PAGE EXTRACT:
*** Begin section ***
Round the back of a pub, half a dozen or so concrete cubes faced onto a tiny courtyard. Once they had housed a mini training centre for school leavers with minimal qualifications, but now, with funding choked off by central government policies, they were just dark spaces, wires hanging where electric lights once provided illumination. One had been transformed into a "theatre" (well, it had a few chairs and a couple of lights) and another housed a makeshift bar, where I met Rachel Edwards, founder of Tooting Arts Club, as she was unpacking a few bottles of beer ready to sell to punters before the evening show.

That was nearly five years ago and much has happened to Rachel and to Tooting (whose most famous son is now London's Mayor) since then - and exactly none of it was predictable at all! In that 2012 interview, Rachel (like me, she's lived most of her adult life in Tooting) is already showing the kind of understanding of subject and space that has taken her so far.
*** End section ***
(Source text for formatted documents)
*** Begin section ***
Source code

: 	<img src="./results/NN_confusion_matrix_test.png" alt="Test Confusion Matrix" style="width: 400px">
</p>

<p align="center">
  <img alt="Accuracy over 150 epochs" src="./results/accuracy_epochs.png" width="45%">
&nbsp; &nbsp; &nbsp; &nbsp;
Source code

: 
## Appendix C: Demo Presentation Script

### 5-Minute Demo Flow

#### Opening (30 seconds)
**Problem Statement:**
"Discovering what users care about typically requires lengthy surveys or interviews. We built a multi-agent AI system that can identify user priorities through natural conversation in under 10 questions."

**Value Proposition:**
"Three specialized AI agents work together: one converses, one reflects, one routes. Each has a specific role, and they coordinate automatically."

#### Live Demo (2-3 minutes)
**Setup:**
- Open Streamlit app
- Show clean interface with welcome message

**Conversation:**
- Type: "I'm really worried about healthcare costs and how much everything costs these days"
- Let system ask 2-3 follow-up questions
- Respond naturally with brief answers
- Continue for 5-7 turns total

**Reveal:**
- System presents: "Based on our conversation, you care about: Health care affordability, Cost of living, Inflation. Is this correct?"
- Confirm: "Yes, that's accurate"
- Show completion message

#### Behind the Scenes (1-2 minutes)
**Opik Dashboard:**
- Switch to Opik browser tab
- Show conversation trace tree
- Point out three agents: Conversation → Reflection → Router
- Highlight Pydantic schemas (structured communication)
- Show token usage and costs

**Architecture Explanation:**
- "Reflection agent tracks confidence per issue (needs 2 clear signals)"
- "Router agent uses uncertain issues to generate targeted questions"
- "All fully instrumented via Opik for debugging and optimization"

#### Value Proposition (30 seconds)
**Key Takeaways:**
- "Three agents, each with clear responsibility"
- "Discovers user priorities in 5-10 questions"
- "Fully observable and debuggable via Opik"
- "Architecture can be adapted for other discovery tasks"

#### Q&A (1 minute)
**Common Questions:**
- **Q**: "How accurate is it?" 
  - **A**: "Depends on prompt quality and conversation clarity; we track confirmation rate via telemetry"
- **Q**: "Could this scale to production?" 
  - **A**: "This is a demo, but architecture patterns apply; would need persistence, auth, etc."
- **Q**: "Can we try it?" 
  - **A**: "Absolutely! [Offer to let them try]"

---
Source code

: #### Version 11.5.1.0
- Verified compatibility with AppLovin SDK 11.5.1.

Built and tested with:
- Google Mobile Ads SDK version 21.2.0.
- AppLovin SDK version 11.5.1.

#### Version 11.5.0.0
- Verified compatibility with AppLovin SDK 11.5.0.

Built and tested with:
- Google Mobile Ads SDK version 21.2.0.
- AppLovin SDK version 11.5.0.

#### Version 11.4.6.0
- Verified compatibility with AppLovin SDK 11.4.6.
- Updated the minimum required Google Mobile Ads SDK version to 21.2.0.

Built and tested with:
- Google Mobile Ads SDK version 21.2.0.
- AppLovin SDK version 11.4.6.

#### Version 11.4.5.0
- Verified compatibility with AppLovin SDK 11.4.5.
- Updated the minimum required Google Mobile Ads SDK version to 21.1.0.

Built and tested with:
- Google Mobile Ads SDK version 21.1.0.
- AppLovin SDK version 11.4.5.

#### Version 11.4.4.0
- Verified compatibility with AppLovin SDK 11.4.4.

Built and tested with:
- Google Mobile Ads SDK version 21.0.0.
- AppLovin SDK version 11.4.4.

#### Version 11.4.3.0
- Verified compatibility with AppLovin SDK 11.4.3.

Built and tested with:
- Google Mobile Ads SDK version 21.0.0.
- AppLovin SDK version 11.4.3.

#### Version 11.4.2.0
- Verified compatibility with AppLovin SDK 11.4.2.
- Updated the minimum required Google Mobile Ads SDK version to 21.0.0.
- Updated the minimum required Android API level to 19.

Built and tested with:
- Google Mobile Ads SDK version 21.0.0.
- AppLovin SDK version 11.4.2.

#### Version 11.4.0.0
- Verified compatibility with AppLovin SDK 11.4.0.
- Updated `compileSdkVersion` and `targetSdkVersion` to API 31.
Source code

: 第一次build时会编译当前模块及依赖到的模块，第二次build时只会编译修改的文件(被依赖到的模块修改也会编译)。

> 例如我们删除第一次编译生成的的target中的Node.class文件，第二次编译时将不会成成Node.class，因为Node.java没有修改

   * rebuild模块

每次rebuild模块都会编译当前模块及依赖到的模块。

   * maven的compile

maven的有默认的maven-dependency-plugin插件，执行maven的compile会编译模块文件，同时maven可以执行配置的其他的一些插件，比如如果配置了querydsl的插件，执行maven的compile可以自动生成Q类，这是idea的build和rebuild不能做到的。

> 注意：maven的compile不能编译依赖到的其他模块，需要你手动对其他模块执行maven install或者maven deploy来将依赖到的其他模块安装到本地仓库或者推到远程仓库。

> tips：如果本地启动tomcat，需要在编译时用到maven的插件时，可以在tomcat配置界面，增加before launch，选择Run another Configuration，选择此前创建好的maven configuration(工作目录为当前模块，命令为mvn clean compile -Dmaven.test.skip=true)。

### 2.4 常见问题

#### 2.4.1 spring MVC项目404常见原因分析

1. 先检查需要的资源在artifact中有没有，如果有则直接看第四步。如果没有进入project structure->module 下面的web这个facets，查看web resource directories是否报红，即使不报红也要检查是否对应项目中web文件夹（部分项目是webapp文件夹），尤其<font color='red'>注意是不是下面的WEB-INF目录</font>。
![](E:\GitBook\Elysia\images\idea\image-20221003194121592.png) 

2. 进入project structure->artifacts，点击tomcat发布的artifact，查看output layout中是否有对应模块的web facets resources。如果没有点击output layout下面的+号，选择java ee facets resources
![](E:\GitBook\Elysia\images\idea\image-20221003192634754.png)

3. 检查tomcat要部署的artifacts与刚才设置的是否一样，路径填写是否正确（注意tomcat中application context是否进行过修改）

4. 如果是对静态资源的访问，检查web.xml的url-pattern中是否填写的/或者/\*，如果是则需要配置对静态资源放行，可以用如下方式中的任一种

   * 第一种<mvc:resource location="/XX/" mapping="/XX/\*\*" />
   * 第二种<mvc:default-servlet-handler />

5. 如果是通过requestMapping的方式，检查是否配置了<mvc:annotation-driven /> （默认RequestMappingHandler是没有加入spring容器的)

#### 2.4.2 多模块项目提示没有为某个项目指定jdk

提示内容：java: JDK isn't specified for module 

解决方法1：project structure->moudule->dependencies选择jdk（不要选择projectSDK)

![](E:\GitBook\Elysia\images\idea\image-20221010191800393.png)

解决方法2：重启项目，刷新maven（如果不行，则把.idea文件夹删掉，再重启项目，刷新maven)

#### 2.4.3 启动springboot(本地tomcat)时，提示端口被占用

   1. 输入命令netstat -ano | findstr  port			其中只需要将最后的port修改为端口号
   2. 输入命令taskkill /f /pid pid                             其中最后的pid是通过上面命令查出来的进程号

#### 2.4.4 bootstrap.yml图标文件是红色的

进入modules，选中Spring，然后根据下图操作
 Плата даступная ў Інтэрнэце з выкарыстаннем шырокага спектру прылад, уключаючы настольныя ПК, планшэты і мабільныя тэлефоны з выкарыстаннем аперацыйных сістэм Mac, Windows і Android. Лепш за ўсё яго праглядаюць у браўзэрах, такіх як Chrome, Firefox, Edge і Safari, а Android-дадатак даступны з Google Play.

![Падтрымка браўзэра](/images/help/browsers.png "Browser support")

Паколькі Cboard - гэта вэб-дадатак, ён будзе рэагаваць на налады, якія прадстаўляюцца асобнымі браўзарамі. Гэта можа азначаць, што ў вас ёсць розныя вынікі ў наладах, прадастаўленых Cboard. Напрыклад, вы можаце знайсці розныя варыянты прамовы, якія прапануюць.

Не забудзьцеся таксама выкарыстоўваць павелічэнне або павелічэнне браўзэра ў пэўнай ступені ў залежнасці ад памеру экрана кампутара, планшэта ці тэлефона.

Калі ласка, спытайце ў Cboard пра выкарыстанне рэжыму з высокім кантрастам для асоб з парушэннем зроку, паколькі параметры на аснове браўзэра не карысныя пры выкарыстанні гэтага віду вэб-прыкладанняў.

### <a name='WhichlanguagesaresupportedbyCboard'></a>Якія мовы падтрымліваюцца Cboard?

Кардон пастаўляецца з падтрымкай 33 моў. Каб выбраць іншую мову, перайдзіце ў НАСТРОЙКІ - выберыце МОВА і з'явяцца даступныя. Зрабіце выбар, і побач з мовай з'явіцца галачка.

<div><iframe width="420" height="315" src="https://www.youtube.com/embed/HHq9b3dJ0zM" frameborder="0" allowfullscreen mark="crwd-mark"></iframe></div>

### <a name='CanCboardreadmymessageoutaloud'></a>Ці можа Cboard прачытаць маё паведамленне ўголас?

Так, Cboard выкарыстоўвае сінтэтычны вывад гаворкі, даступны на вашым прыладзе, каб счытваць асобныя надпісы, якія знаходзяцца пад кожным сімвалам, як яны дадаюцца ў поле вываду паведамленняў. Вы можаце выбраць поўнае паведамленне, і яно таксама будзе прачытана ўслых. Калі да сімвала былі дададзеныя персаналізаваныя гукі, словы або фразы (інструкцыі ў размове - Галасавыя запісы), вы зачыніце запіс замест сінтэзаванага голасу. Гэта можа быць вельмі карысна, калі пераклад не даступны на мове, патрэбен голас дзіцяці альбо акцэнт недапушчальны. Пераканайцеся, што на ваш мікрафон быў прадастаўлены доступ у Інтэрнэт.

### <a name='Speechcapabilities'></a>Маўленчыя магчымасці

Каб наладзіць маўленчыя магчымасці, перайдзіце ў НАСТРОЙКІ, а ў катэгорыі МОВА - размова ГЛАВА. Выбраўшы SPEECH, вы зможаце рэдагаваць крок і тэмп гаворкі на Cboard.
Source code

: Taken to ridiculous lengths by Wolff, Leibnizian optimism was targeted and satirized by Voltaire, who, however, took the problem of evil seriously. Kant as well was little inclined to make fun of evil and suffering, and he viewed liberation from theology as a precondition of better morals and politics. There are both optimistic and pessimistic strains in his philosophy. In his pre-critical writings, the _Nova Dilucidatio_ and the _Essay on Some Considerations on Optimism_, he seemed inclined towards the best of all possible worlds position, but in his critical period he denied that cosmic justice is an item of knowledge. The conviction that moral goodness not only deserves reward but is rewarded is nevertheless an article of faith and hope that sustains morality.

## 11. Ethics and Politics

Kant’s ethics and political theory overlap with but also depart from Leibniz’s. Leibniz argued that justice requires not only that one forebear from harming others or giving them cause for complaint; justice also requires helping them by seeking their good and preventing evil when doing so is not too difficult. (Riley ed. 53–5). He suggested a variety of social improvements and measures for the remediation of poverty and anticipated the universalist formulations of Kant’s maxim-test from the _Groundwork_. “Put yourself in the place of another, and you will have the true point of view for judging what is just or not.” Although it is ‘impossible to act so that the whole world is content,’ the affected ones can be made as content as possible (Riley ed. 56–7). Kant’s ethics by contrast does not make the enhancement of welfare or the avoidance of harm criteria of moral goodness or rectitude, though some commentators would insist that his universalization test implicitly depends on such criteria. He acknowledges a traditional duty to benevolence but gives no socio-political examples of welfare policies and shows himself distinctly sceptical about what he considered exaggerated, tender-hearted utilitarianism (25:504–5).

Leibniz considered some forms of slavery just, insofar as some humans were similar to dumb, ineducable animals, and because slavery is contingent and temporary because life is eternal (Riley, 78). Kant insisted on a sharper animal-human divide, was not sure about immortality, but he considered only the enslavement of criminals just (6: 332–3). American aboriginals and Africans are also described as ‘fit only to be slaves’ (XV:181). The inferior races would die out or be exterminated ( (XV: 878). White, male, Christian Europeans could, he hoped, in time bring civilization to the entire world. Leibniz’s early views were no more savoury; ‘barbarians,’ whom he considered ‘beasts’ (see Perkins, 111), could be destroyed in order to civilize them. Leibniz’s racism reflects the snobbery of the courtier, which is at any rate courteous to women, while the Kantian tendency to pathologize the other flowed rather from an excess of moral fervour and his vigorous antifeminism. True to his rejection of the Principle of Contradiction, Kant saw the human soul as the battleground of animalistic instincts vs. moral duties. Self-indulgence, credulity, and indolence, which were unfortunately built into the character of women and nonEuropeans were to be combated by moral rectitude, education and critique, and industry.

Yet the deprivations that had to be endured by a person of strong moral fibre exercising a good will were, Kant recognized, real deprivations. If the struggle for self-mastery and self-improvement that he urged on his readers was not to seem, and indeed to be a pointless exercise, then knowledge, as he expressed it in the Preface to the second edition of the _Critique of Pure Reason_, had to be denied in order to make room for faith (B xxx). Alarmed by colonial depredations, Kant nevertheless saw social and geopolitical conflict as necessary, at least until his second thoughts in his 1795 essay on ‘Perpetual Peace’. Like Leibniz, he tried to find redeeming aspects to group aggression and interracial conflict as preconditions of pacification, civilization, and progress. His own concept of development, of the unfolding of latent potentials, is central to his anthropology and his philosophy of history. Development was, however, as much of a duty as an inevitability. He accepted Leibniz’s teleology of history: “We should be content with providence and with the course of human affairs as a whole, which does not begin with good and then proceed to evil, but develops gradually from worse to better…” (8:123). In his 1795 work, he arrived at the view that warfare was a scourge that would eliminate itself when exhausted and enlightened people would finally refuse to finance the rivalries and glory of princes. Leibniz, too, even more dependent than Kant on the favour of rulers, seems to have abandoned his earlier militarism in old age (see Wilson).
*** End section ***
TASK REQUIREMENTS:
- A) In the passage about Tooting Arts Club, what was Rachel Edwards doing when the writer met her?
- B) Say whether each statement agrees with the passage about Tooting Arts Club. (i) The concrete cubes once housed a training center for school leavers. (ii) The interview with Rachel took place in 2010. (iii) The writer has lived most of their adult life in Tooting.
- C) Repeat the part of the passage about Tooting Arts Club that opens with the words containing "That was nearly" and closes with "her so far.".

SOLUTIONS IN ORDER:
- A) She was unpacking a few bottles of beer to sell to punters before the evening show.

- B)
(i) Yes: "Once they had housed a mini training centre for school leavers with minimal qualifications"
(ii) No: "In that 2012 interview"
(iii) Yes: "like me, she's lived most of her adult life in Tooting"

- C)
That was nearly five years ago and much has happened to Rachel and to Tooting (whose most famous son is now London's Mayor) since then - and exactly none of it was predictable at all! In that 2012 interview, Rachel (like me, she's lived most of her adult life in Tooting) is already showing the kind of understanding of subject and space that has taken her so far.